Courts clear the way for MRT 7 depot

mrt 7

ALL GO A worker at the construction site for the 22.8-kilometer MRT 7. —GRIG C. MONTEGRANDE

MANILA, Philippines — Two Quezon City regional trial courts  have issued the Department of Transportation (DOTr) and its concessionaire, SMC Mass Rail Transit 7 Inc. (SMRT7), writs of possession to allow them to formally begin construction work for the MRT 7 depot in Quezon City.

Apart from the issuance of the writs, the department said it has formally begun construction in the 20-hectare depot site along Quirino Highway in Barangay Lagro on Tuesday.

According to documents provided to the Inquirer, the site was previously owned by real estate developer Century Communities Corp., which offered to sell the property at P394 million based on the appraised value of P3,600 per square meter.

The writs of possession, issued by Branch 92 and 98 in Nov. 22 and 25, respectively, stemmed from the expropriation cases filed by the department and SMRT7 via the Office of the Solicitor General.

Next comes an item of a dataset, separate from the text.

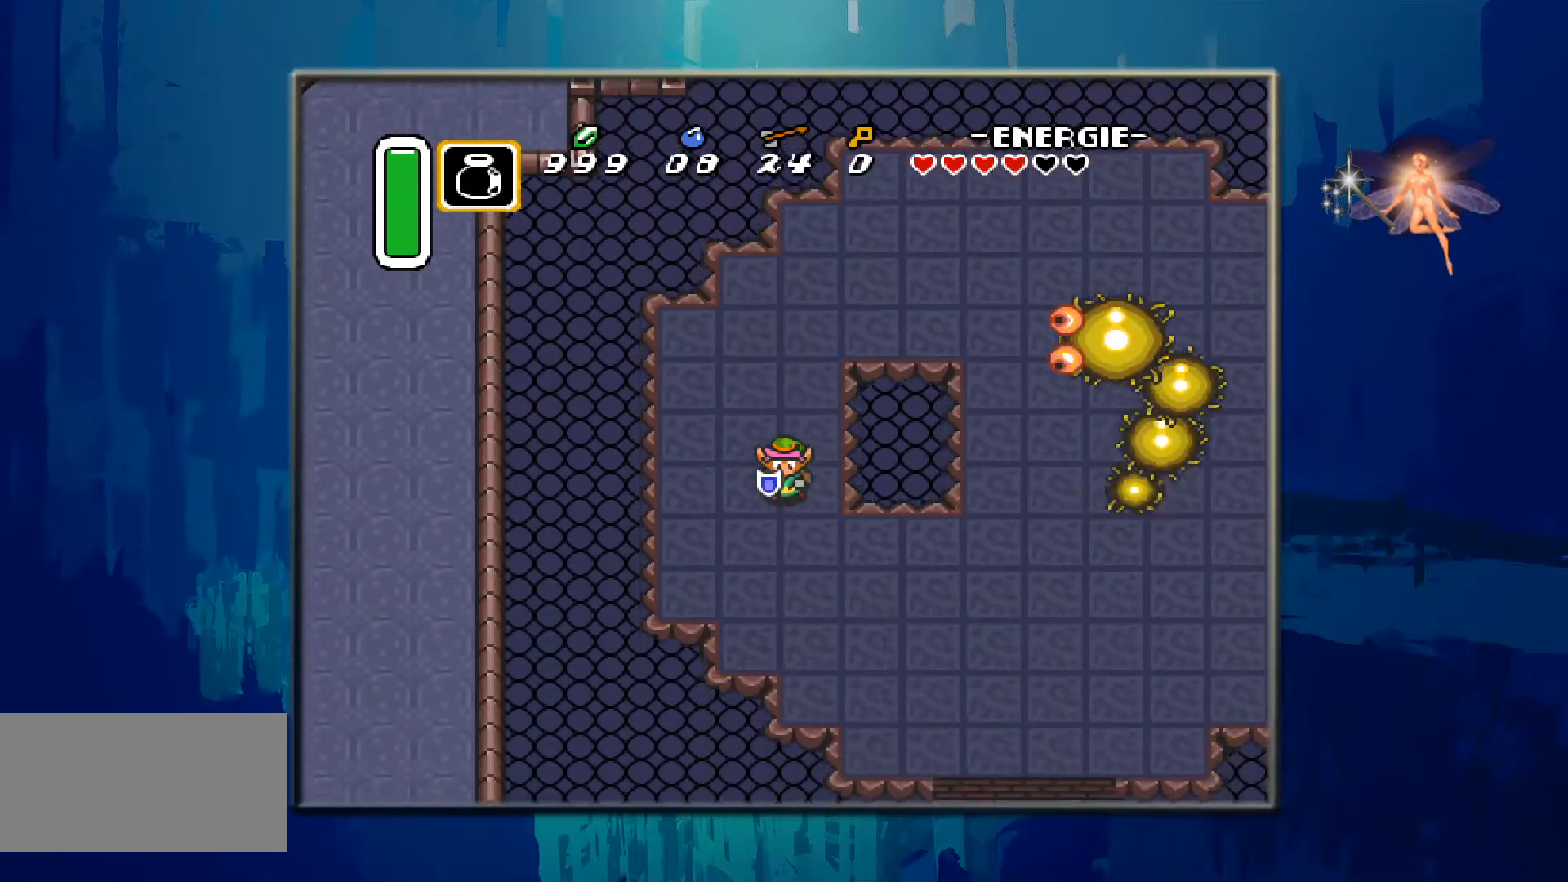
{"buttons": ["DPAD_DOWN", "DPAD_RIGHT"], "events": [[267, "DPAD_RIGHT", "down"]]}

A writ of possession is a writ of execution commanding the court sheriff to enter the land and hand over its possession to the party—in this case, the government—entitled under the judgment.

The court rulings also end the DOTr’s two-year struggle to acquire a depot site for the much-delayed MRT 7, which would connect Bulacan to Quezon City in under 34 minutes.

The department and SMRT7 earlier attempted to secure a 33-ha lot in San Jose del Monte for the depot, but failed after a Malolos court effectively raised the zonal valuation there by nearly 900 percent.

In a statement, Transportation Secretary Arthur Tugade said construction work for the much-delayed depot “signifies much more than a dot in the timeline of the project… It shows us that when the judiciary works hand in hand with the executive department, we are able to pick up speed in delivering infrastructure development.”

The 23-km MRT 7 railway is currently 49 percent complete and is scheduled to begin partial operations in 2021. Once operational, it is expected to ferry between 300,000 to 850,000 passengers per day.